[Stored entries]
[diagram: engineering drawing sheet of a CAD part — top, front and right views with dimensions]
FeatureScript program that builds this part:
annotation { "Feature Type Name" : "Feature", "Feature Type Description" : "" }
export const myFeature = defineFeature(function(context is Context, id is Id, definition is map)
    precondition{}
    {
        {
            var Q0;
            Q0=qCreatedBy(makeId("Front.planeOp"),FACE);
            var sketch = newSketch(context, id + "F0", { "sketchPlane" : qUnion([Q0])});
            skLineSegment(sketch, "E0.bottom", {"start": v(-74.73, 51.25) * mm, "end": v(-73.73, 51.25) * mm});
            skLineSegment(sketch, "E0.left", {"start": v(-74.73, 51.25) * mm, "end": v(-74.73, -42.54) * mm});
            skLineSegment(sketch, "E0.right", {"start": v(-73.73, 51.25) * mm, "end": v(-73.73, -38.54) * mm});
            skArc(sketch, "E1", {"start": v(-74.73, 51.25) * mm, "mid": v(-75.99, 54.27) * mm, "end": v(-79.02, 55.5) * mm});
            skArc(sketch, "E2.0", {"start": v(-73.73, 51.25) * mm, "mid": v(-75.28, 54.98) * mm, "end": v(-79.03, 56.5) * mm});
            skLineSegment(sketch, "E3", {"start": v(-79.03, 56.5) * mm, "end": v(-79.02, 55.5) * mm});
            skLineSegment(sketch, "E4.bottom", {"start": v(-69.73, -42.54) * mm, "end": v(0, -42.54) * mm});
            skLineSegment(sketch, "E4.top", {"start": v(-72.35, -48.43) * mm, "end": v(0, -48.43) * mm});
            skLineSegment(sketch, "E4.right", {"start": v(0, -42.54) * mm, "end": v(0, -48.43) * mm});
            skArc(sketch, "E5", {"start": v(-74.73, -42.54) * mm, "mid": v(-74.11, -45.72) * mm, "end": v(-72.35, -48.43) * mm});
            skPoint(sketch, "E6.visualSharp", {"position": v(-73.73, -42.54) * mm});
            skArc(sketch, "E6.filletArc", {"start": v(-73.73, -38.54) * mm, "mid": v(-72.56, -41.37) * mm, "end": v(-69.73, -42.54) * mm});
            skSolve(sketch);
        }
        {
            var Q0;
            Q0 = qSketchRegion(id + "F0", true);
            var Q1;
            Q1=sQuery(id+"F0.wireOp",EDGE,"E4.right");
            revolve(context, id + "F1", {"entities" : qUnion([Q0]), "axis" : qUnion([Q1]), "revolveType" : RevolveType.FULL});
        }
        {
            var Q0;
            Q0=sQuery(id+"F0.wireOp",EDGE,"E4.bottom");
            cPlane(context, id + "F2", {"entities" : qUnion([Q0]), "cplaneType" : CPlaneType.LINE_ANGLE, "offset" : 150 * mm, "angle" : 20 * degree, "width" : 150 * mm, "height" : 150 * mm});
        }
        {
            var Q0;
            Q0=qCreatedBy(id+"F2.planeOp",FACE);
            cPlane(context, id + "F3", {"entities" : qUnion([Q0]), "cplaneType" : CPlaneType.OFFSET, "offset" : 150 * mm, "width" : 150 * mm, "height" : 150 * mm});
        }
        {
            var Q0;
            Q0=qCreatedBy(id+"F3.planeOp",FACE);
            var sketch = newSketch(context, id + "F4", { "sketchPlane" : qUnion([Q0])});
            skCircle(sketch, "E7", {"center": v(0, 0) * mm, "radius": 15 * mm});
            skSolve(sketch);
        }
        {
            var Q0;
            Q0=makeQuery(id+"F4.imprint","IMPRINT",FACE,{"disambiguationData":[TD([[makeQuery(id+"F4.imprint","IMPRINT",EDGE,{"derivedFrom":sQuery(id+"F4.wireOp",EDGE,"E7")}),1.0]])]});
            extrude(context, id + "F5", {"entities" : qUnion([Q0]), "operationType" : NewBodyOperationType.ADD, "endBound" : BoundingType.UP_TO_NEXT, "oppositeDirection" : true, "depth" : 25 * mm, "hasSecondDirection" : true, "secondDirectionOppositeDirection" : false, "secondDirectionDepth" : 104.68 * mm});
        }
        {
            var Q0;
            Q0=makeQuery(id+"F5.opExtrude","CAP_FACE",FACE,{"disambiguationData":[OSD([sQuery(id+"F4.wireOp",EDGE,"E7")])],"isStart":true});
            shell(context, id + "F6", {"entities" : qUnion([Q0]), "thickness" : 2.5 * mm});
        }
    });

_What is being asked:_
Turn every row above into a numbered list with one line per item, omitting any blank lines.

_Solved exercise:_
1. [diagram: engineering drawing sheet of a CAD part — top, front and right views with dimensions]
2. FeatureScript program that builds this part:
3. annotation { "Feature Type Name" : "Feature", "Feature Type Description" : "" }
4. export const myFeature = defineFeature(function(context is Context, id is Id, definition is map)
5.     precondition{}
6.     {
7.         {
8.             var Q0;
9.             Q0=qCreatedBy(makeId("Front.planeOp"),FACE);
10.             var sketch = newSketch(context, id + "F0", { "sketchPlane" : qUnion([Q0])});
11.             skLineSegment(sketch, "E0.bottom", {"start": v(-74.73, 51.25) * mm, "end": v(-73.73, 51.25) * mm});
12.             skLineSegment(sketch, "E0.left", {"start": v(-74.73, 51.25) * mm, "end": v(-74.73, -42.54) * mm});
13.             skLineSegment(sketch, "E0.right", {"start": v(-73.73, 51.25) * mm, "end": v(-73.73, -38.54) * mm});
14.             skArc(sketch, "E1", {"start": v(-74.73, 51.25) * mm, "mid": v(-75.99, 54.27) * mm, "end": v(-79.02, 55.5) * mm});
15.             skArc(sketch, "E2.0", {"start": v(-73.73, 51.25) * mm, "mid": v(-75.28, 54.98) * mm, "end": v(-79.03, 56.5) * mm});
16.             skLineSegment(sketch, "E3", {"start": v(-79.03, 56.5) * mm, "end": v(-79.02, 55.5) * mm});
17.             skLineSegment(sketch, "E4.bottom", {"start": v(-69.73, -42.54) * mm, "end": v(0, -42.54) * mm});
18.             skLineSegment(sketch, "E4.top", {"start": v(-72.35, -48.43) * mm, "end": v(0, -48.43) * mm});
19.             skLineSegment(sketch, "E4.right", {"start": v(0, -42.54) * mm, "end": v(0, -48.43) * mm});
20.             skArc(sketch, "E5", {"start": v(-74.73, -42.54) * mm, "mid": v(-74.11, -45.72) * mm, "end": v(-72.35, -48.43) * mm});
21.             skPoint(sketch, "E6.visualSharp", {"position": v(-73.73, -42.54) * mm});
22.             skArc(sketch, "E6.filletArc", {"start": v(-73.73, -38.54) * mm, "mid": v(-72.56, -41.37) * mm, "end": v(-69.73, -42.54) * mm});
23.             skSolve(sketch);
24.         }
25.         {
26.             var Q0;
27.             Q0 = qSketchRegion(id + "F0", true);
28.             var Q1;
29.             Q1=sQuery(id+"F0.wireOp",EDGE,"E4.right");
30.             revolve(context, id + "F1", {"entities" : qUnion([Q0]), "axis" : qUnion([Q1]), "revolveType" : RevolveType.FULL});
31.         }
32.         {
33.             var Q0;
34.             Q0=sQuery(id+"F0.wireOp",EDGE,"E4.bottom");
35.             cPlane(context, id + "F2", {"entities" : qUnion([Q0]), "cplaneType" : CPlaneType.LINE_ANGLE, "offset" : 150 * mm, "angle" : 20 * degree, "width" : 150 * mm, "height" : 150 * mm});
36.         }
37.         {
38.             var Q0;
39.             Q0=qCreatedBy(id+"F2.planeOp",FACE);
40.             cPlane(context, id + "F3", {"entities" : qUnion([Q0]), "cplaneType" : CPlaneType.OFFSET, "offset" : 150 * mm, "width" : 150 * mm, "height" : 150 * mm});
41.         }
42.         {
43.             var Q0;
44.             Q0=qCreatedBy(id+"F3.planeOp",FACE);
45.             var sketch = newSketch(context, id + "F4", { "sketchPlane" : qUnion([Q0])});
46.             skCircle(sketch, "E7", {"center": v(0, 0) * mm, "radius": 15 * mm});
47.             skSolve(sketch);
48.         }
49.         {
50.             var Q0;
51.             Q0=makeQuery(id+"F4.imprint","IMPRINT",FACE,{"disambiguationData":[TD([[makeQuery(id+"F4.imprint","IMPRINT",EDGE,{"derivedFrom":sQuery(id+"F4.wireOp",EDGE,"E7")}),1.0]])]});
52.             extrude(context, id + "F5", {"entities" : qUnion([Q0]), "operationType" : NewBodyOperationType.ADD, "endBound" : BoundingType.UP_TO_NEXT, "oppositeDirection" : true, "depth" : 25 * mm, "hasSecondDirection" : true, "secondDirectionOppositeDirection" : false, "secondDirectionDepth" : 104.68 * mm});
53.         }
54.         {
55.             var Q0;
56.             Q0=makeQuery(id+"F5.opExtrude","CAP_FACE",FACE,{"disambiguationData":[OSD([sQuery(id+"F4.wireOp",EDGE,"E7")])],"isStart":true});
57.             shell(context, id + "F6", {"entities" : qUnion([Q0]), "thickness" : 2.5 * mm});
58.         }
59.     });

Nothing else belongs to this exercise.